Escultura Barroca Sevillana: El Legado Inmortal de Martínez Montañés y Juan de Mesa
Enviado por Chuletator online y clasificado en Arte y Humanidades
Escrito el en
español con un tamaño de 3,48 KB
Juan Martínez Montañés: El Maestro de la Escultura Barroca Sevillana
Juan Martínez Montañés (Alcalá la Real, 1568 – Sevilla, 1649) fue el escultor más admirado de su tiempo en España. Se formó en Granada, pero muy joven se instaló en Sevilla, ciudad en la que desarrolló casi toda su carrera, salvo un breve viaje a Madrid en 1635, cuando Velázquez lo llamó para modelar la cabeza de Felipe IV destinada a una estatua ecuestre.
Fue autor de numerosos retablos y esculturas exentas, destacando por su gran virtuosismo técnico, una talla muy precisa y un tratamiento elegante de los paños, que les da a sus figuras un aire solemne y majestuoso. En los retablos, utilizó estructuras claras y sencillas, con columnas corintias y decoraciones vegetales o de ángeles. En sus figuras mostró influencias manieristas, con anatomías idealizadas, posturas elegantes y expresiones suaves, alejadas del dramatismo desgarrado típico del Barroco. Sus obras buscan conmover al alma más que impactar visualmente.
Obras Destacadas de Martínez Montañés
- Niño Jesús (1606–1607): una pequeña figura desnuda de pie muy imitada por otros talleres.
- Cristo de la Clemencia (1603–1606): crucificado con escaso dramatismo y mirada compasiva.

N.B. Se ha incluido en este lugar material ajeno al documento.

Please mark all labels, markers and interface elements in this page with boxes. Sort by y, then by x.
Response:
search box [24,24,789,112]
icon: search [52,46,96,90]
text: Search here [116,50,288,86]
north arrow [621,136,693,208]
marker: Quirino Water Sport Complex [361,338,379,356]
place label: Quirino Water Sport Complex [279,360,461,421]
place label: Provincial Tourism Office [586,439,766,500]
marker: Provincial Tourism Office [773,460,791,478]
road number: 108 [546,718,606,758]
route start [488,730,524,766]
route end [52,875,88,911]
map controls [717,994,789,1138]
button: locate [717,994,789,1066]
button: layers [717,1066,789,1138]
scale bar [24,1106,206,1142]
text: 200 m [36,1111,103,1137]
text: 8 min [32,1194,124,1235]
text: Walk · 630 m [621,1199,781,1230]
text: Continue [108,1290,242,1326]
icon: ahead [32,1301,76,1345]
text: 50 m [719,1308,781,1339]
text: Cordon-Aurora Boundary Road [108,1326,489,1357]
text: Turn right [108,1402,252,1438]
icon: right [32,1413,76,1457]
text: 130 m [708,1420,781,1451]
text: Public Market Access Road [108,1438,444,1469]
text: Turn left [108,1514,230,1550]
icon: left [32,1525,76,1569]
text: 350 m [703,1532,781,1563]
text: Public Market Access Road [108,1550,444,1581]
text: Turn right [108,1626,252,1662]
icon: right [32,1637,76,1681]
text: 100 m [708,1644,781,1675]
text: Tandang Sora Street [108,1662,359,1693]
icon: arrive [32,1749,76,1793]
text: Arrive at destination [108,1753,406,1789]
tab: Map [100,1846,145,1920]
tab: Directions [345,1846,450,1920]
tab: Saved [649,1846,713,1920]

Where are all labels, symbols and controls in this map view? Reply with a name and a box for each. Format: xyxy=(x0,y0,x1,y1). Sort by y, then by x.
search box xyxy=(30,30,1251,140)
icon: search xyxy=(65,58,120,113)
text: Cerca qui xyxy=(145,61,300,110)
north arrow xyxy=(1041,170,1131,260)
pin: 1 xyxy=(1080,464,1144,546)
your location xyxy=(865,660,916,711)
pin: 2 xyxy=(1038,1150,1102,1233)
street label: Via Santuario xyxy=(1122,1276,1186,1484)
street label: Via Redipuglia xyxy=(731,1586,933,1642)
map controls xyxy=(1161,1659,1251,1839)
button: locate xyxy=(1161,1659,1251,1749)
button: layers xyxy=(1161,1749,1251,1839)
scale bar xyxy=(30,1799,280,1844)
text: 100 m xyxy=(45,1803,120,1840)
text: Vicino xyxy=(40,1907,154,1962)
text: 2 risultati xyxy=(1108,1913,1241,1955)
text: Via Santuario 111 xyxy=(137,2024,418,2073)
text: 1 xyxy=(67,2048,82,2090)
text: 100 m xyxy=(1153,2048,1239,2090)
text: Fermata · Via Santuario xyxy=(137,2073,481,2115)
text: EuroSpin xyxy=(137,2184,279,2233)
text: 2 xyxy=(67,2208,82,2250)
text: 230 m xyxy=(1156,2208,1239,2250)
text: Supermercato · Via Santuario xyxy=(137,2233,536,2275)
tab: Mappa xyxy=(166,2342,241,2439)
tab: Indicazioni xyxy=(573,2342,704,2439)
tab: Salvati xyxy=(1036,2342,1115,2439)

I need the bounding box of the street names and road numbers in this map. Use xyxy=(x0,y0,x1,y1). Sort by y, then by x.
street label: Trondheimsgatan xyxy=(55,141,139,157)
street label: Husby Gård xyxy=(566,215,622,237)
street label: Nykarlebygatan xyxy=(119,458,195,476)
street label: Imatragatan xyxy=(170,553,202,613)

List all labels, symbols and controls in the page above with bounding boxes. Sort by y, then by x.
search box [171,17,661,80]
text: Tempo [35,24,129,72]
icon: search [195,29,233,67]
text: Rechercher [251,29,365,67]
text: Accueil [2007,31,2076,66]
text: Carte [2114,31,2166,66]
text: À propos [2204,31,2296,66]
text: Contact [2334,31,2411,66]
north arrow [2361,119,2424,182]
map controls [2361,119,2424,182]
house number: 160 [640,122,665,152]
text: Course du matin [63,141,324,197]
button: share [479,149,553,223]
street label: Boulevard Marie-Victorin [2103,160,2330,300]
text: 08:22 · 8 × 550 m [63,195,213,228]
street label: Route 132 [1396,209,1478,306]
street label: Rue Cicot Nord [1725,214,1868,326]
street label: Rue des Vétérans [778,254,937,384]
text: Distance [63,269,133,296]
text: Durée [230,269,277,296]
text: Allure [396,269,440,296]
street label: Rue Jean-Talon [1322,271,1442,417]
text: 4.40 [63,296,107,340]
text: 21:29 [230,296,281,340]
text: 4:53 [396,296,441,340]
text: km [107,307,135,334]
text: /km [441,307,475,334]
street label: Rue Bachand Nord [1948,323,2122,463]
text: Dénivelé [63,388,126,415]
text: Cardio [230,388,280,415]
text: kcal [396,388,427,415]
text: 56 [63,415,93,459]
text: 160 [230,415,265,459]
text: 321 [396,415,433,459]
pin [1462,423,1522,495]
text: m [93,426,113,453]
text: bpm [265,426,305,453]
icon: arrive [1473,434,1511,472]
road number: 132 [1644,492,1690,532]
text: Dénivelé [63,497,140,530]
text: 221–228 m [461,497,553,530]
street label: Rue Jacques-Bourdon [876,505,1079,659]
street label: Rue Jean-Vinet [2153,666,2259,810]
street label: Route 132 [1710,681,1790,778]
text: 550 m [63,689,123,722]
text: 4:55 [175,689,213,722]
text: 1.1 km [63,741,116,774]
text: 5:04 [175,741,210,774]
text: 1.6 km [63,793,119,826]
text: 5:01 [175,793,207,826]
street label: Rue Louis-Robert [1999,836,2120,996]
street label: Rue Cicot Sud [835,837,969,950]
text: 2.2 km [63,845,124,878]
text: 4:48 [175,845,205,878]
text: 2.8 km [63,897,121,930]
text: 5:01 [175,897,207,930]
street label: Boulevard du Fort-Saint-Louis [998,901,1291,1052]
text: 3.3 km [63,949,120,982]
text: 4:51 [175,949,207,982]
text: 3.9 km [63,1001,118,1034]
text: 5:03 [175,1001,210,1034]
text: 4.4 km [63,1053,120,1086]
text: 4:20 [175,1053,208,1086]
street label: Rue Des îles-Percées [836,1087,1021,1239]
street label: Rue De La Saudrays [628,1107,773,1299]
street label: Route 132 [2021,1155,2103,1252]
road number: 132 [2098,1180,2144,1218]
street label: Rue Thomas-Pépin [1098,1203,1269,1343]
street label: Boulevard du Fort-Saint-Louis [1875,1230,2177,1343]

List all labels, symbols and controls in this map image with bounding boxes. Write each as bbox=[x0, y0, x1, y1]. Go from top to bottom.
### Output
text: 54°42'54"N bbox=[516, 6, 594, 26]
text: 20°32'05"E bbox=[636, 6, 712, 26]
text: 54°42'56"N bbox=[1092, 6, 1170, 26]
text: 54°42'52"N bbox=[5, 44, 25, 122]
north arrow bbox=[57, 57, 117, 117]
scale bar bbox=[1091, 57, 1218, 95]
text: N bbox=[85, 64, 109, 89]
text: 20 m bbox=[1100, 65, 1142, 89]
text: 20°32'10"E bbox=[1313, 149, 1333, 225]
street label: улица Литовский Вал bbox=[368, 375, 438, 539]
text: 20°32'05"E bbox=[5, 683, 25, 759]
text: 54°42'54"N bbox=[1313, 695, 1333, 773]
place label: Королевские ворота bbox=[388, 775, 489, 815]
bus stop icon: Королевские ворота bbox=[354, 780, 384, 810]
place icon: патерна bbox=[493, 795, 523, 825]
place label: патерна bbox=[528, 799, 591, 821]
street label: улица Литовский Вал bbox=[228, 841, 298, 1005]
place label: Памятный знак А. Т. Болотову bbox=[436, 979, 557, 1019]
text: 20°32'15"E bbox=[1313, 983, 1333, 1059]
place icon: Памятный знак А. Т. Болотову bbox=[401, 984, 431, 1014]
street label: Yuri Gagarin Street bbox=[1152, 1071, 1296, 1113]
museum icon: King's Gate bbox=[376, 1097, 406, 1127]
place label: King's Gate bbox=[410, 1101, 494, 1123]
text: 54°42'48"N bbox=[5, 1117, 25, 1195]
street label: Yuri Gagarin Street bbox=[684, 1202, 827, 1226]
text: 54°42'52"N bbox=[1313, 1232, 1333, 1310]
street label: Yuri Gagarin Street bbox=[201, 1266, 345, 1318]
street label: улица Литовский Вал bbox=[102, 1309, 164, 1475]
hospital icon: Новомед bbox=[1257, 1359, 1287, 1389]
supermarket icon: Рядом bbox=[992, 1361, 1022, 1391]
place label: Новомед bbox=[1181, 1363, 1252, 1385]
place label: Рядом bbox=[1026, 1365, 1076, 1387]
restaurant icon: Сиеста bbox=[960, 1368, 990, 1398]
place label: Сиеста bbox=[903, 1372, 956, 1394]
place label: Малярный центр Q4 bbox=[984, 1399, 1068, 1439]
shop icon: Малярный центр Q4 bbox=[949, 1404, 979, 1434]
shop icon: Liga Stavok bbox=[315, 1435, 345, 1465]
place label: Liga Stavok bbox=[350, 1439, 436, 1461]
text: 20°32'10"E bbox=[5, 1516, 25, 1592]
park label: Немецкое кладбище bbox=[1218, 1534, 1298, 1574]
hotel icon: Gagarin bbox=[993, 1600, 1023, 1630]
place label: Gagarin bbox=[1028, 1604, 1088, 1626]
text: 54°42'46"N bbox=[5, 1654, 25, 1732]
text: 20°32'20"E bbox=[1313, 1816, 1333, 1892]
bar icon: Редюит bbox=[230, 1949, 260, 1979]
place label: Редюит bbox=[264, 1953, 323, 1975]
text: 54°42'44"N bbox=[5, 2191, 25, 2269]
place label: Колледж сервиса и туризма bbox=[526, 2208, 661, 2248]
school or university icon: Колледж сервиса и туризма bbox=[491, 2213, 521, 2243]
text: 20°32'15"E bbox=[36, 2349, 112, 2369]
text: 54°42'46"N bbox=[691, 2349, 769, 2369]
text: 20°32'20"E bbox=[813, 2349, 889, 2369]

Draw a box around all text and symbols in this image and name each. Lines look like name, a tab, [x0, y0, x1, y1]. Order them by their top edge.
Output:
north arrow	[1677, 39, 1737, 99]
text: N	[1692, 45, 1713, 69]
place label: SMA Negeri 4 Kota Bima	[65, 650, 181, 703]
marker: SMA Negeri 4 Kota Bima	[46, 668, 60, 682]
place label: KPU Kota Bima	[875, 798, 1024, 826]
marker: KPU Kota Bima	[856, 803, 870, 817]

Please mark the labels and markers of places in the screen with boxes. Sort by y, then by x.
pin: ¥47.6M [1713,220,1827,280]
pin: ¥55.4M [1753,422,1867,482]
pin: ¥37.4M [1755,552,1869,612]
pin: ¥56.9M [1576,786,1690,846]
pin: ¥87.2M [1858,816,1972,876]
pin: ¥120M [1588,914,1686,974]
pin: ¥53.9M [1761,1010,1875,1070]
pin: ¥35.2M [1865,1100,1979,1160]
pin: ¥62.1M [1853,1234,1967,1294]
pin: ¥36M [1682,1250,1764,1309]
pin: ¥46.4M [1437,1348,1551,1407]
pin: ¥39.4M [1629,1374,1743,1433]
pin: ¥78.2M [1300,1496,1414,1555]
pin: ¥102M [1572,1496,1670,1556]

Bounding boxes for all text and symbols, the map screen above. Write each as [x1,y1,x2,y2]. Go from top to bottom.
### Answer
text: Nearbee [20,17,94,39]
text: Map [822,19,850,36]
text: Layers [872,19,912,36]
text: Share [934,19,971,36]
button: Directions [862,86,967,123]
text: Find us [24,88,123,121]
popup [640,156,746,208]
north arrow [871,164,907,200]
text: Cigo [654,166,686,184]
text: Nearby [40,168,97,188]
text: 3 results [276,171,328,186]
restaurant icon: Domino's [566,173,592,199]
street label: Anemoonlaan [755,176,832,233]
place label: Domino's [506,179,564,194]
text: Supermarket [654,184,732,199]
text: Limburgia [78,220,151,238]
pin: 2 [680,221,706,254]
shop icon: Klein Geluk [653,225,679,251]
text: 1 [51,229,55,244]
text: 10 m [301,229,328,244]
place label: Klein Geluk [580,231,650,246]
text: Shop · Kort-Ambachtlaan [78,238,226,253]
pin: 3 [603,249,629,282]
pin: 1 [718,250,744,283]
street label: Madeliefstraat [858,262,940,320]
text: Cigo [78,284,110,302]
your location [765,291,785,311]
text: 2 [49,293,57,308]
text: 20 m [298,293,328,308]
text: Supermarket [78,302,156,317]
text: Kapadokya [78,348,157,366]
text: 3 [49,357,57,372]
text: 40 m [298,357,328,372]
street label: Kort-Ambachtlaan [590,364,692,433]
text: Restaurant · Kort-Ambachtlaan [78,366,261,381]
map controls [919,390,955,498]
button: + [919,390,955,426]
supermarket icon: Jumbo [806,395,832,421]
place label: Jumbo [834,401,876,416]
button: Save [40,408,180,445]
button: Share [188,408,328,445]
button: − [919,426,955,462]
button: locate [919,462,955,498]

- Inmaculada "La Cieguecita" (1629–1631): en la Catedral de Sevilla, con rostro dulce y ojos entornados.
- San Jerónimo (1611): para el retablo de San Isidoro del Campo en Santiponce.
- San Cristóbal (1597): de la Iglesia del Salvador en Sevilla.
Juan de Mesa: El Naturalismo Dramático en la Escultura Barroca Sevillana
Juan de Mesa (Córdoba, 1583 – Sevilla, 1627) fue discípulo y oficial de Martínez Montañés, aunque desarrolló un estilo propio que supuso una gran aportación a la escultura andaluza: la introducción del naturalismo.
Para lograrlo, estudiaba directamente el cuerpo humano e incluso observaba cadáveres, lo que le permitió representar con realismo el signo de la muerte, dotando a sus obras de un dramatismo y patetismo mayores que los de su maestro, aunque sin llegar a los extremos de la escuela castellana. Con el tiempo, moderó estos rasgos para lograr un mayor equilibrio. Era también más barato que Montañés (cobraba 100 ducados por un crucificado frente a los 300 de su maestro), lo que le permitió recibir numerosos encargos de las cofradías sevillanas. Se especializó en crucificados y nazarenos, cuyos modelos han sido imitados hasta hoy.
Obras Clave de Juan de Mesa
- Cristo del Amor (1618): su primer crucificado y el más patético, que realizó completamente solo.
- Cristo de la Conversión del Buen Ladrón (1619).
- Cristo de la Buena Muerte (1620): destaca por su serenidad y fue muy solicitado por su equilibrio.
- Cristo de la Agonía (1622): su crucificado más personal, que parece ascender suavemente hacia el cielo en el momento entre la vida y la muerte.
- Jesús del Gran Poder (1620): su obra más famosa, un nazareno de gran fuerza expresiva, representado dando un paso con la cruz al hombro. Aunque es una imagen de vestir, Juan de Mesa talló todo el cuerpo con gran detalle.
- Nuestra Señora de las Angustias (1627): una emotiva piedad donde la Virgen sostiene en su regazo el cuerpo semidesnudo de Cristo.